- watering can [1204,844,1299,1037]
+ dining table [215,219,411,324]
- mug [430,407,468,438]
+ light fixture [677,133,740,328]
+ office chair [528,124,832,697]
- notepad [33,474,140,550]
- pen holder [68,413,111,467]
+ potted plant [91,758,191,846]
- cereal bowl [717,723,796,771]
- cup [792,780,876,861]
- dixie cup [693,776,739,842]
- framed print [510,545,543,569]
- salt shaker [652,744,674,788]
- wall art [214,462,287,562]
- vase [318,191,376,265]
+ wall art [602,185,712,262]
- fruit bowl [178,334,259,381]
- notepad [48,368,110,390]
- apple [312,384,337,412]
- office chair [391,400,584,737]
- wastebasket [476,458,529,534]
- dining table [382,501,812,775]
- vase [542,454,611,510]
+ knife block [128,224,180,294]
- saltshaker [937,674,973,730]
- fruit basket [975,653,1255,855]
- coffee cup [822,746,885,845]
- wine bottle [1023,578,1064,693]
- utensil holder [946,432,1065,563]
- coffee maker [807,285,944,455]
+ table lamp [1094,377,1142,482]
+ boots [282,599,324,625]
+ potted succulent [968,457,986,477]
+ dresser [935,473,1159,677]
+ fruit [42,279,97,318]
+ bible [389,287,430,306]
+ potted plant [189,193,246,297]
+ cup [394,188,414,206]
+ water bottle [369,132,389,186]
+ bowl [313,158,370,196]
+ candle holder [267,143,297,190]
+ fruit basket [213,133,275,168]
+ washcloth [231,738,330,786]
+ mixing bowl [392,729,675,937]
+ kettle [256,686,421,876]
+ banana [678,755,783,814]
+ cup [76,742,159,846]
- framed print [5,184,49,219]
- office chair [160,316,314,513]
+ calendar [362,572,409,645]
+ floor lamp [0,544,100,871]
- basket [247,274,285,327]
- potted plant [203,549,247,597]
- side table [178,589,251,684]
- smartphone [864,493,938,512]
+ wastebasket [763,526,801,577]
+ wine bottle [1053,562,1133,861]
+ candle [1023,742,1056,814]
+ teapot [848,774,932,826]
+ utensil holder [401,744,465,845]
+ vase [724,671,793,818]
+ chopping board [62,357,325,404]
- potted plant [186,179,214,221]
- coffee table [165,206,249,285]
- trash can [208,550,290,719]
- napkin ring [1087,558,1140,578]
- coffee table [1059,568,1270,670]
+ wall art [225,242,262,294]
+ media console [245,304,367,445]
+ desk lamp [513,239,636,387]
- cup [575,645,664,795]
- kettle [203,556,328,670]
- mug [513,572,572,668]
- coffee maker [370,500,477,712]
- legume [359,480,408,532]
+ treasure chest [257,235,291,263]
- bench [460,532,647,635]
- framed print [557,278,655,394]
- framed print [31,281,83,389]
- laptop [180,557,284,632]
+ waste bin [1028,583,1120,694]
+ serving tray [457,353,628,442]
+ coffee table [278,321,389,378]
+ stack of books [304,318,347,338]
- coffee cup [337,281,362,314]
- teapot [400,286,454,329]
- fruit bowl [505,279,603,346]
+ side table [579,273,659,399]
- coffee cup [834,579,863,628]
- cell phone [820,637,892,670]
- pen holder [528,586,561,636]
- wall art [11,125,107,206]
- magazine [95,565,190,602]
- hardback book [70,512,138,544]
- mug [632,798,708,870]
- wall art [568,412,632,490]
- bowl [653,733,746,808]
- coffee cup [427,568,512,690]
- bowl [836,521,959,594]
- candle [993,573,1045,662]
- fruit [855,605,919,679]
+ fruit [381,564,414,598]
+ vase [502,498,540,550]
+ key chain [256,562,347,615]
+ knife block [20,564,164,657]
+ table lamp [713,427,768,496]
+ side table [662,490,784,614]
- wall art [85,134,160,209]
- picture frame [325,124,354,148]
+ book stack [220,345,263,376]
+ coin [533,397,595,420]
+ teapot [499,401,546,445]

Required action
Retype the entries above exactly as they appear.

Response
- watering can [1204,844,1299,1037]
+ dining table [215,219,411,324]
- mug [430,407,468,438]
+ light fixture [677,133,740,328]
+ office chair [528,124,832,697]
- notepad [33,474,140,550]
- pen holder [68,413,111,467]
+ potted plant [91,758,191,846]
- cereal bowl [717,723,796,771]
- cup [792,780,876,861]
- dixie cup [693,776,739,842]
- framed print [510,545,543,569]
- salt shaker [652,744,674,788]
- wall art [214,462,287,562]
- vase [318,191,376,265]
+ wall art [602,185,712,262]
- fruit bowl [178,334,259,381]
- notepad [48,368,110,390]
- apple [312,384,337,412]
- office chair [391,400,584,737]
- wastebasket [476,458,529,534]
- dining table [382,501,812,775]
- vase [542,454,611,510]
+ knife block [128,224,180,294]
- saltshaker [937,674,973,730]
- fruit basket [975,653,1255,855]
- coffee cup [822,746,885,845]
- wine bottle [1023,578,1064,693]
- utensil holder [946,432,1065,563]
- coffee maker [807,285,944,455]
+ table lamp [1094,377,1142,482]
+ boots [282,599,324,625]
+ potted succulent [968,457,986,477]
+ dresser [935,473,1159,677]
+ fruit [42,279,97,318]
+ bible [389,287,430,306]
+ potted plant [189,193,246,297]
+ cup [394,188,414,206]
+ water bottle [369,132,389,186]
+ bowl [313,158,370,196]
+ candle holder [267,143,297,190]
+ fruit basket [213,133,275,168]
+ washcloth [231,738,330,786]
+ mixing bowl [392,729,675,937]
+ kettle [256,686,421,876]
+ banana [678,755,783,814]
+ cup [76,742,159,846]
- framed print [5,184,49,219]
- office chair [160,316,314,513]
+ calendar [362,572,409,645]
+ floor lamp [0,544,100,871]
- basket [247,274,285,327]
- potted plant [203,549,247,597]
- side table [178,589,251,684]
- smartphone [864,493,938,512]
+ wastebasket [763,526,801,577]
+ wine bottle [1053,562,1133,861]
+ candle [1023,742,1056,814]
+ teapot [848,774,932,826]
+ utensil holder [401,744,465,845]
+ vase [724,671,793,818]
+ chopping board [62,357,325,404]
- potted plant [186,179,214,221]
- coffee table [165,206,249,285]
- trash can [208,550,290,719]
- napkin ring [1087,558,1140,578]
- coffee table [1059,568,1270,670]
+ wall art [225,242,262,294]
+ media console [245,304,367,445]
+ desk lamp [513,239,636,387]
- cup [575,645,664,795]
- kettle [203,556,328,670]
- mug [513,572,572,668]
- coffee maker [370,500,477,712]
- legume [359,480,408,532]
+ treasure chest [257,235,291,263]
- bench [460,532,647,635]
- framed print [557,278,655,394]
- framed print [31,281,83,389]
- laptop [180,557,284,632]
+ waste bin [1028,583,1120,694]
+ serving tray [457,353,628,442]
+ coffee table [278,321,389,378]
+ stack of books [304,318,347,338]
- coffee cup [337,281,362,314]
- teapot [400,286,454,329]
- fruit bowl [505,279,603,346]
+ side table [579,273,659,399]
- coffee cup [834,579,863,628]
- cell phone [820,637,892,670]
- pen holder [528,586,561,636]
- wall art [11,125,107,206]
- magazine [95,565,190,602]
- hardback book [70,512,138,544]
- mug [632,798,708,870]
- wall art [568,412,632,490]
- bowl [653,733,746,808]
- coffee cup [427,568,512,690]
- bowl [836,521,959,594]
- candle [993,573,1045,662]
- fruit [855,605,919,679]
+ fruit [381,564,414,598]
+ vase [502,498,540,550]
+ key chain [256,562,347,615]
+ knife block [20,564,164,657]
+ table lamp [713,427,768,496]
+ side table [662,490,784,614]
- wall art [85,134,160,209]
- picture frame [325,124,354,148]
+ book stack [220,345,263,376]
+ coin [533,397,595,420]
+ teapot [499,401,546,445]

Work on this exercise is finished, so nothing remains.